We consider that our study has two main values. Firstly, the data we have generated can be used as a starting point and resource for the generation of testable hypotheses and further experimental research to address specific questions related to the role of miRNAs in oxidative stress-mediated biological responses. Secondly, the study has value as a proof of principle of how in silico analyses can be used to make advances from already existing data in the field of miRNAs and oxidative stress. Indeed, as the experimental data on oxidative stress-modulated miRNAs, their gene targets, and their biological effects are continuously increasing, there will be more and more to gain by utilizing types of in silico approaches like the ones applied in the present paper. Our study shows that we already have come to the point where such analyses can provide meaningful and useful output, which otherwise would be very hard to reach. We therefore envision an important role for this line of research to be constantly evolving and integrated with biological experimental work, to accelerate our advances in the understanding of the oxidative stress response.

Conflicts of Interest

The authors declare that there is no conflict of interest regarding the publication of this paper.

Authors’ Contributions

Michele Betti and Maria Cristina Albertini contributed equally to this work.

Acknowledgments

This work was supported by the EU TRANSAUTOPHAGY COST action CA15138, wherein Nikolai Engedal, Eva Žerovnik, and Maria Cristina Albertini are members. Francesco Galli has been funded by the grant program of the University of Perugia “Fondo Ricerca di Base 2014.”

Supplementary Materials

Supplementary 1. Table 1: common gene targets of microRNAs with possible roles in oxidative stress. This table is an Excel format of Table 1.

Supplementary 2. Table 2: common gene targets of microRNAs with possible roles in oxidative stress. This table relates to Table 1 and Supplementary Table 1, where gene targets found to be common to 5, 6, or 7 of the 13 oxidative stress-modulated miRNAs were shown. Here, we show the full list of gene targets found to be common to ≥2 of the 13 oxidative stress-modulated miRNAs (i.e., all possible combinations): hsa-let7f (91 elements), hsa-miR-9 (936 elements), hsa-miR-16 (294 elements), hsa-miR-21 (105 elements), hsa-miR-22 (330 elements), hsa-miR-29b (158 elements), hsa-miR-99a (24 elements), hsa-miR-125b (412 elements), hsa-miR-128 (785 elements), hsa-miR-143 (263 elements), hsa-miR-144 (647 elements), hsa-miR-155 (281 elements), and hsa-miR-200c (34 elements). Raw SID1.0 data list is shown. Line numbers indicate code positioning.
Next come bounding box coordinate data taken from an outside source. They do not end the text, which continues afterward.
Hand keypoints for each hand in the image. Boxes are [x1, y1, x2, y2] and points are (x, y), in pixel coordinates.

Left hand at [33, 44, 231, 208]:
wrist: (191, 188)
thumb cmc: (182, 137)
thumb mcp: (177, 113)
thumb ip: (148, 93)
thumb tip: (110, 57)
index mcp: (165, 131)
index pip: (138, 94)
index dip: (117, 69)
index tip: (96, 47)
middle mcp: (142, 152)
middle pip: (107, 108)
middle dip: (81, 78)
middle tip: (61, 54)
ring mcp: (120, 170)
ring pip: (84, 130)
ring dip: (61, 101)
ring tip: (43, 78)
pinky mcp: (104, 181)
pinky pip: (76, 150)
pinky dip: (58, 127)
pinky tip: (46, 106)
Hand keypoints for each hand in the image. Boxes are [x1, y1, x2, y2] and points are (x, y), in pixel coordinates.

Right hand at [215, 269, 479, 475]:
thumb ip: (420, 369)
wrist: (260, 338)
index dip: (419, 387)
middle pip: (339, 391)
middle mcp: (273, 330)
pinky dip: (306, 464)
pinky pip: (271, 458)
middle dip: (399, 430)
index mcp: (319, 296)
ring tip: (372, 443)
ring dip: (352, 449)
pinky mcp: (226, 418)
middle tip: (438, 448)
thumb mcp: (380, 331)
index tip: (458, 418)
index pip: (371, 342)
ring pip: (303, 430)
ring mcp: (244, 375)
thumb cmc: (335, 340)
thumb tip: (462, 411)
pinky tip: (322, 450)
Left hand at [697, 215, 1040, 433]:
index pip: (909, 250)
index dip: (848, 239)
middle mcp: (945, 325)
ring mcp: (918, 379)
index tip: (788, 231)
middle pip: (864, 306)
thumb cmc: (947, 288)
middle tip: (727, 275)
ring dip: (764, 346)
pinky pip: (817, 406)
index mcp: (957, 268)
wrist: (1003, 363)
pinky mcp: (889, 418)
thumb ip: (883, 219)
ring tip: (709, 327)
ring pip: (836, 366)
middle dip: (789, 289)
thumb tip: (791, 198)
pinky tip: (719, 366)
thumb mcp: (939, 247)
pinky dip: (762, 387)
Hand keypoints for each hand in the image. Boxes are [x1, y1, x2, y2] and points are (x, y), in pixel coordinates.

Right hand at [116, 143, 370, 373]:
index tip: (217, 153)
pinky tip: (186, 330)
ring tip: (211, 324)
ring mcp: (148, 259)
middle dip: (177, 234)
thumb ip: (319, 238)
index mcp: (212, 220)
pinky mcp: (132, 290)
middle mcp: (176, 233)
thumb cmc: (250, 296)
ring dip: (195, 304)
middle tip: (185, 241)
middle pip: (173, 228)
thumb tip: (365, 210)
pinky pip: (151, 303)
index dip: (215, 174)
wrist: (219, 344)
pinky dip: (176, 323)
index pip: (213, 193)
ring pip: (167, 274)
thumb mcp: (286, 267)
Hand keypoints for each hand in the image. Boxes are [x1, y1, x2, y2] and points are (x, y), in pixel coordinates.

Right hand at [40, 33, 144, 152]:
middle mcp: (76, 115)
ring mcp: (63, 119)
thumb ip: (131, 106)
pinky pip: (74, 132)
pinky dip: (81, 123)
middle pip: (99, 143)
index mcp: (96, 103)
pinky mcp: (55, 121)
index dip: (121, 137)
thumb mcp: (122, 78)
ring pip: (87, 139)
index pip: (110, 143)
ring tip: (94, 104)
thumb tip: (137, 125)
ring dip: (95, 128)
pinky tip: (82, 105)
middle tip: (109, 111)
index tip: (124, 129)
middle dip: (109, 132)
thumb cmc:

Supplementary 3. Table 3: common pathways (KEGG pathway IDs) of microRNAs associated with oxidative stress. This table is an Excel format of Table 2.
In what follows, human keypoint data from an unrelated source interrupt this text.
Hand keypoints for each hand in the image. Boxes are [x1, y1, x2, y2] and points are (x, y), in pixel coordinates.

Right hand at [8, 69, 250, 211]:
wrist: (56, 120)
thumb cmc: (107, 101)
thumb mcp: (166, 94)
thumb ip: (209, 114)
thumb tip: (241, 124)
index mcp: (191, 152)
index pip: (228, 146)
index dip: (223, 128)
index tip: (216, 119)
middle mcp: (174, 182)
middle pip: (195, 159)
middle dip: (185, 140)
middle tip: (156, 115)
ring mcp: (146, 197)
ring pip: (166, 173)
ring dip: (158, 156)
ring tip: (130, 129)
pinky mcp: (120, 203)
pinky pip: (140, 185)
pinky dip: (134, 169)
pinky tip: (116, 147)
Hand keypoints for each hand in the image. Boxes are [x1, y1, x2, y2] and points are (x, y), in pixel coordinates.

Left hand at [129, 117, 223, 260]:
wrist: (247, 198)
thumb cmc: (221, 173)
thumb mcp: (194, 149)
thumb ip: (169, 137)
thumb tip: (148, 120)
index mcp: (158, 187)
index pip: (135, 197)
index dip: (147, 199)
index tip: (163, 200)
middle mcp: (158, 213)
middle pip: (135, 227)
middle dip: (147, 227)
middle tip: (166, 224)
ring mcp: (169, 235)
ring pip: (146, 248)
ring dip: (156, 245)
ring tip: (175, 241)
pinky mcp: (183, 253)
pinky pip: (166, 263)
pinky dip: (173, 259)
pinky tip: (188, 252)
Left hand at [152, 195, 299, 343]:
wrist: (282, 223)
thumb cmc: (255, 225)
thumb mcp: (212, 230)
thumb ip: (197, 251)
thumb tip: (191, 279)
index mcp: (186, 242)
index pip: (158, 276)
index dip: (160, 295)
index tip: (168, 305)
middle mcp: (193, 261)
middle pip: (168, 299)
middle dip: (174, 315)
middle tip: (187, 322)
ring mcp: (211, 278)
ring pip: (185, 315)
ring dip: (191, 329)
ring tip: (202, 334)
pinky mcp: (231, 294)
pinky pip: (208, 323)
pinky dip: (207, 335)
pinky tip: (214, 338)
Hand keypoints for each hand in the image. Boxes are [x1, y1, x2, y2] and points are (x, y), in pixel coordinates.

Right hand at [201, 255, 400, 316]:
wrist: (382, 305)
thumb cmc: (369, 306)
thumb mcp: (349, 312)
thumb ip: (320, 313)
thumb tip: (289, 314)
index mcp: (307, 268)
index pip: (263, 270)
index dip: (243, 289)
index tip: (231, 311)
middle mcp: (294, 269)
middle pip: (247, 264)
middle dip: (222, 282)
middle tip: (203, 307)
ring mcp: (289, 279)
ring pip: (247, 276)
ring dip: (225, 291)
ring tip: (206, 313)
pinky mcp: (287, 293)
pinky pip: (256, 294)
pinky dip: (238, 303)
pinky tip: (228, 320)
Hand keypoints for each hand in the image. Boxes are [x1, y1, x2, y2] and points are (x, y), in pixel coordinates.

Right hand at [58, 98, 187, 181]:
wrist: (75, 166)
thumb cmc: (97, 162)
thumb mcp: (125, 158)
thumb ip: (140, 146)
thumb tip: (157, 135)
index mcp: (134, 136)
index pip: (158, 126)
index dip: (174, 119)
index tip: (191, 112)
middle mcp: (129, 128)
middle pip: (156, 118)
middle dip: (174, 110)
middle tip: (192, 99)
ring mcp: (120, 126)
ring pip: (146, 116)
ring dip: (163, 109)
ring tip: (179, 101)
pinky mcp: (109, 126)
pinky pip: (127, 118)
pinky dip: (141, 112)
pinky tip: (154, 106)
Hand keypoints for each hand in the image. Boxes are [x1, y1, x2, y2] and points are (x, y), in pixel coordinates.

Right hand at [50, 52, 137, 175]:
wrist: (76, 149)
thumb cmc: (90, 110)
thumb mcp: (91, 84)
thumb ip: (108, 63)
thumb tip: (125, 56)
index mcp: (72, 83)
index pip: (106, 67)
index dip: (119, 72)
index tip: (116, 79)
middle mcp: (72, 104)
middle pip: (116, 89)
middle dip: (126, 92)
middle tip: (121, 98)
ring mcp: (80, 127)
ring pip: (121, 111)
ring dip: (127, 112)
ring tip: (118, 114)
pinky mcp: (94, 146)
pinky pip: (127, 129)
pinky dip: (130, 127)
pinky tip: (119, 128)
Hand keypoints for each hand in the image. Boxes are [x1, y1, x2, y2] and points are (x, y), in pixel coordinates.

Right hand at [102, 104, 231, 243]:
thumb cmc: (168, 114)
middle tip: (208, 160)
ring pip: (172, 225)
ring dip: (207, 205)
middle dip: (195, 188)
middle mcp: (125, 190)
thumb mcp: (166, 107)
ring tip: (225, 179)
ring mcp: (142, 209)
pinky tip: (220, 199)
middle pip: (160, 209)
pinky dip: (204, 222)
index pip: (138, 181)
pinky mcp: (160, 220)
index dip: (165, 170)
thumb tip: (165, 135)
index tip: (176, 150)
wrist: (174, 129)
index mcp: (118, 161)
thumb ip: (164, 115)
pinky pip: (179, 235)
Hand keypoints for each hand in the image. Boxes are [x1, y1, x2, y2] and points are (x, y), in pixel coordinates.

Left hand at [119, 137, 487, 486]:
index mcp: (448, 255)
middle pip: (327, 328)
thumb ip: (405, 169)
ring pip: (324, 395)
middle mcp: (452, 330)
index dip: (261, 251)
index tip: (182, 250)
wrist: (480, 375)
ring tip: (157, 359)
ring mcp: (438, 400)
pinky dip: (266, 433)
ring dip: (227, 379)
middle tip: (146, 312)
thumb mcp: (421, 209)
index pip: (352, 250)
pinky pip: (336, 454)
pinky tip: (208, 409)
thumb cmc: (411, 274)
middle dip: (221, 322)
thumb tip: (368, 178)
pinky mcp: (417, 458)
Supplementary 4. Table 4: common pathways (KEGG pathway IDs) of microRNAs associated with oxidative stress. This table relates to Table 2 and Supplementary Table 3, where pathways common to all 13 oxidative stress-modulated miRNAs were shown. Here, we show the full list of all KEGG pathways common to ≥2 of the 13 oxidative stress-modulated miRNAs.

Supplementary 5. Table 5: common pathways (KEGG pathway IDs) of microRNAs associated with oxidative stress. This table is an Excel format of Table 3.
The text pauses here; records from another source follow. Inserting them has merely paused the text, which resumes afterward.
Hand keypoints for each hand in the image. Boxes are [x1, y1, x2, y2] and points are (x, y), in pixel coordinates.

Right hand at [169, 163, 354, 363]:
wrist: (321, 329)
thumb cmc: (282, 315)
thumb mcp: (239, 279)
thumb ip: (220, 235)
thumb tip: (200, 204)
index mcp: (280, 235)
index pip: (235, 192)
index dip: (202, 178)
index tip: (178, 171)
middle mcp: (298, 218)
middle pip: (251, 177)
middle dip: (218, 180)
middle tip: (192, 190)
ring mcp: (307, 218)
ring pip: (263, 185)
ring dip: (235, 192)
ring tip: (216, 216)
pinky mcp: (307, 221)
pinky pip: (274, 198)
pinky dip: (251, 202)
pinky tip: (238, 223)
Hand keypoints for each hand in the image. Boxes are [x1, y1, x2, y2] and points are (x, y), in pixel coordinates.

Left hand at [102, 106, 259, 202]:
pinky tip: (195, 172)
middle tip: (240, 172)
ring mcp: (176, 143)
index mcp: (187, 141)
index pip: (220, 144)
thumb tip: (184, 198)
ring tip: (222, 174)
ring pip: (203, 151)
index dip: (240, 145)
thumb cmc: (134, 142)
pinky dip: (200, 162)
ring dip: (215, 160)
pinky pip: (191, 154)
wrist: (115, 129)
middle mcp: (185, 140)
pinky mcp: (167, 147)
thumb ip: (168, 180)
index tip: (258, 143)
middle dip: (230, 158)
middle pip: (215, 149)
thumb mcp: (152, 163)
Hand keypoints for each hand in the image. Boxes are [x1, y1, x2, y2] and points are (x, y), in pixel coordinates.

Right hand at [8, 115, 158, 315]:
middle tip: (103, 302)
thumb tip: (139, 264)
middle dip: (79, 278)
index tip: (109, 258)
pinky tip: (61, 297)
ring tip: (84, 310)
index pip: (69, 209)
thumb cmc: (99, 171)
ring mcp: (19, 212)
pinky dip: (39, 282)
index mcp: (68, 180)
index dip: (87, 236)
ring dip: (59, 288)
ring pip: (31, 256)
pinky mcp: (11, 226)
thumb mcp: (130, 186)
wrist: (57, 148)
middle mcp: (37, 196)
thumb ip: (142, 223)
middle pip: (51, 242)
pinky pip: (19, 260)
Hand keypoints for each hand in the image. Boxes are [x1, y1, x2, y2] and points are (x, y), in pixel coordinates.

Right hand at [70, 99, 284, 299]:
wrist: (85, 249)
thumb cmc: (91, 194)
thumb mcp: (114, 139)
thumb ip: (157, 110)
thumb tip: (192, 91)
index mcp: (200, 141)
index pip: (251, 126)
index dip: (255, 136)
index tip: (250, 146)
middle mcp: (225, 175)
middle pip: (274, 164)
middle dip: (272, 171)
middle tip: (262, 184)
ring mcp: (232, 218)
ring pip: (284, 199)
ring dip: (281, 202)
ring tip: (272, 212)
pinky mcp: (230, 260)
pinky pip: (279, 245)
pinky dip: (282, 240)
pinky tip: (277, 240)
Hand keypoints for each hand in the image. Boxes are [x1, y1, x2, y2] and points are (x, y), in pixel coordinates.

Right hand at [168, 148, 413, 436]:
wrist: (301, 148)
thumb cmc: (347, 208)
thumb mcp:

Supplementary 6. Table 6: miRNAs predicted to be involved in oxidative stress responses. This table relates to Table 3 and Supplementary Table 5, where miRNAs that target ≥9 of the 13 gene targets of oxidative stress-modulated miRNAs (listed in Table 1) were shown. Here, we show the full list of miRNAs that target ≥2 of the 13 gene targets of oxidative stress-modulated miRNAs (from SID1.0 raw data list).